For the project main results, the following points overview their exploitation and dissemination:

Result 1. A parallel, robust, automatic curve mesh generation tool

ESMORGA Software: https://gitlab.com/Xulia/esmorga

Papers:
J. Docampo-Sánchez, E.Ruiz-Gironés, X. Roca. 2022. An efficient solver to approximate CAD curves with super-convergent rates. SIAM IMR22
J. Docampo Sánchez. 2022. Efficient parallel optimization for approximating CAD curves featuring super-convergence. Computer-Aided Design (accepted)

Scientific talks:
A specific-purpose solver to approximate planar curves with super-convergent rates. ICOSAHOM 2021
An efficient solver to approximate CAD curves with super-convergent rates.
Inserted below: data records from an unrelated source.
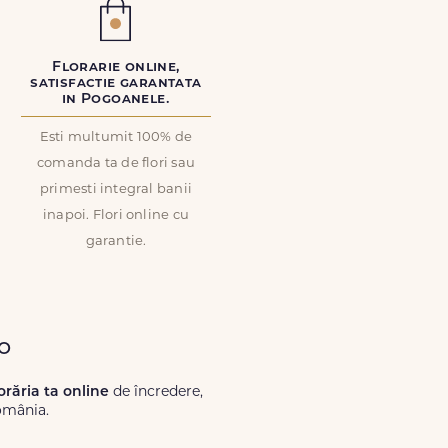
Florarie online,
satisfactie garantata
in Pogoanele.
Esti multumit 100% de
comanda ta de flori sau
primesti integral banii
inapoi. Flori online cu
garantie.
ro
lorăria ta online
de încredere,
omânia.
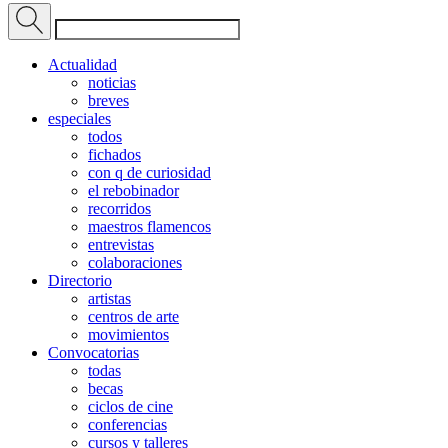
Actualidad
noticias
breves
especiales
todos
fichados
con q de curiosidad
el rebobinador
recorridos
maestros flamencos
entrevistas
colaboraciones
Directorio
artistas
centros de arte
movimientos
Convocatorias
todas
becas
ciclos de cine
conferencias
cursos y talleres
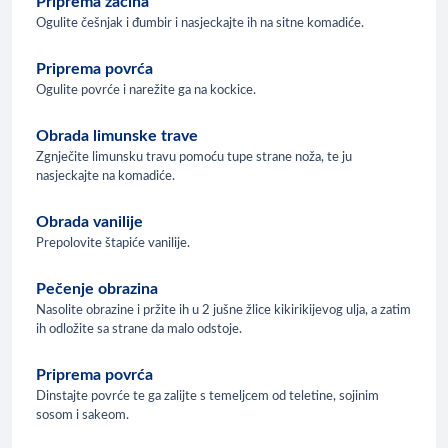
Priprema začina
Ogulite češnjak i đumbir i nasjeckajte ih na sitne komadiće.
Priprema povrća
Ogulite povrće i narežite ga na kockice.
Obrada limunske trave
Zgnječite limunsku travu pomoću tupe strane noža, te ju
nasjeckajte na komadiće.
Obrada vanilije
Prepolovite štapiće vanilije.
Pečenje obrazina
Nasolite obrazine i pržite ih u 2 jušne žlice kikirikijevog ulja, a zatim
ih odložite sa strane da malo odstoje.
Priprema povrća
Dinstajte povrće te ga zalijte s temeljcem od teletine, sojinim
sosom i sakeom.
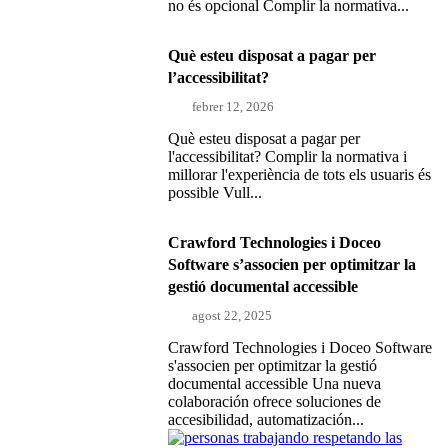
no és opcional Complir la normativa...
Què esteu disposat a pagar per
l’accessibilitat?
febrer 12, 2026
Què esteu disposat a pagar per
l'accessibilitat? Complir la normativa i
millorar l'experiència de tots els usuaris és
possible Vull...
Crawford Technologies i Doceo
Software s’associen per optimitzar la
gestió documental accessible
agost 22, 2025
Crawford Technologies i Doceo Software
s'associen per optimitzar la gestió
documental accessible Una nueva
colaboración ofrece soluciones de
accesibilidad, automatización...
SIAM IMR22

Result 2. A filtering software package for post-processing numerical data

Homepage: https://siac-magic.gitlab.io/web/
MSIAC Software: https://gitlab.com/msiac-tool

Conferences:
1. "A filtering framework for Finite Volume/Element Schemes", High-Order NOnlinear numerical Methods for evolutionary PDEs: Theory and applications (HONOM) 2022 Spain
2. "A filtering framework for Finite Volume/Element Schemes", XVIII International Conference on Hyperbolic Problems: Theory, Numerics, Applications (HYP) 2022 Spain
3. "A filtering framework for Finite Volume/Element Schemes", North American High Order Methods Conference (NAHOMCon) 2022 USA
4. Session Chair: shock capturing & filtering, North American High Order Methods Conference (NAHOMCon) 2022 USA
5. SIAM CSE23 mini-symposium co-organiser (2 sessions): Numerical Filtering and Property Preserving Methods
The project has gone beyond the state of the art in super-convergence for geometric and numerical approximations. Regarding geometric approximations, existing curved meshers provide standard convergence to the target geometry. This project provides the first parallel curved mesher that demonstrates super-convergence. Regarding PDE solutions, SIAC filter have been only used in strucutred meshes. The MSIAC project provides a stand-alone tool for general numerical filtering.
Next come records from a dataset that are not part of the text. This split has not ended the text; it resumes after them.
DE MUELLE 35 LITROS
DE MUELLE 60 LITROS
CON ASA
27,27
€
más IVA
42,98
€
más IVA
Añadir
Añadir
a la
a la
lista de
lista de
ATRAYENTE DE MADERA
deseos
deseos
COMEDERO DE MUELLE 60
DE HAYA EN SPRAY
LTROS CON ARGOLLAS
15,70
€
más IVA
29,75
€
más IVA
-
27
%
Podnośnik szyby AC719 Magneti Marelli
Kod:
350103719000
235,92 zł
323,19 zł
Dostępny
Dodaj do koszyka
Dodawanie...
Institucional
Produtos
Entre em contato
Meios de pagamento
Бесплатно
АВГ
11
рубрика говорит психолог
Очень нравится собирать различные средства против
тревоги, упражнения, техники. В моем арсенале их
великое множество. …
The expected results until the end of the project are super-accurate tools for mesh generation and flow visualization of CFD simulations. The disparity-based curved mesher is a robust, automatic tool generating optimal high-order meshes with extra accuracy. This addresses a known issue in the high-order simulation community: geometric accuracy is usually lower than the required solver accuracy. Moreover, the new mesher is driven by a geometric kernel (EGADS), providing continuous geometry and direct communication between the mesh and the CAD model. The resulting open-source tool has been parallelized and integrated within EGADSlite, allowing computations on distributed memory, and becoming suitable for large-scale simulations. It can be used by any member of the scientific and industry community interested in high-order numerical simulations.
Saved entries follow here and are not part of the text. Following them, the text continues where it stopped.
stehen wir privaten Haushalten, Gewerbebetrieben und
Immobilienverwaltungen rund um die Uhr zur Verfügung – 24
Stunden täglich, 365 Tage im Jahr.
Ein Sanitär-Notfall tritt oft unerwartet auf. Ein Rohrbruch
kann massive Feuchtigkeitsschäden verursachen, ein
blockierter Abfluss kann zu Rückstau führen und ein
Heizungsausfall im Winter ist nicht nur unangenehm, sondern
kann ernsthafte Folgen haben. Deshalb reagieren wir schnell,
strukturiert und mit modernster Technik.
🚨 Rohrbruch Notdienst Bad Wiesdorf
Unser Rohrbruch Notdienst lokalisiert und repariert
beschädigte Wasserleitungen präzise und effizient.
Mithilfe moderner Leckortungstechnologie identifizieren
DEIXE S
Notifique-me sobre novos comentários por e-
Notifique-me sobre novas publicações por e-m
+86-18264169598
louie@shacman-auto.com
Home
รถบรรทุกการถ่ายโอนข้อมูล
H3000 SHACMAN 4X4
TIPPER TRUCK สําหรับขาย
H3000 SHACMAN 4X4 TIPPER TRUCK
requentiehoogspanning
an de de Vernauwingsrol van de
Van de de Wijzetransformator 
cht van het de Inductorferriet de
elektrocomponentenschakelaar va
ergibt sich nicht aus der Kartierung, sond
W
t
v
SIAC filters raise the order of accuracy and levels of continuity of Finite Element / Discontinuous Galerkin (FEM-DG) data. They have been applied for shock detection and reconstructing turbulent vorticity. Extending the SIAC filter to general 3D data provides a tool for the scientific community studying fluid flow phenomena in aeronautic and naval problems, plasma physics and renewable power. The MSIAC filtering package is a standalone open-source tool that only requires a mesh and a field file as input. It currently supports unstructured 2D data and structured 3D hexes. It has been tested against analytic fields as well as DG data computed using the Trixie package.

In perspective, the results have potential impact not only in computational engineering but also in the economy of the aeronautic industry and the societal aspect of sustainable air transport. In computational engineering, the developed tools are key to enable high-fidelity aerodynamic simulations featuring super-accurate geometric and numeric accuracy. Second, for the economy of the aeronautic industry, these high-fidelity simulations will help to perform accurate analyses of the aerodynamic performance of the next generation of sustainable air transport vehicles. Finally, for society, these sustainable aircraft designs will be crucial to addressing the environmental challenge of air transportation.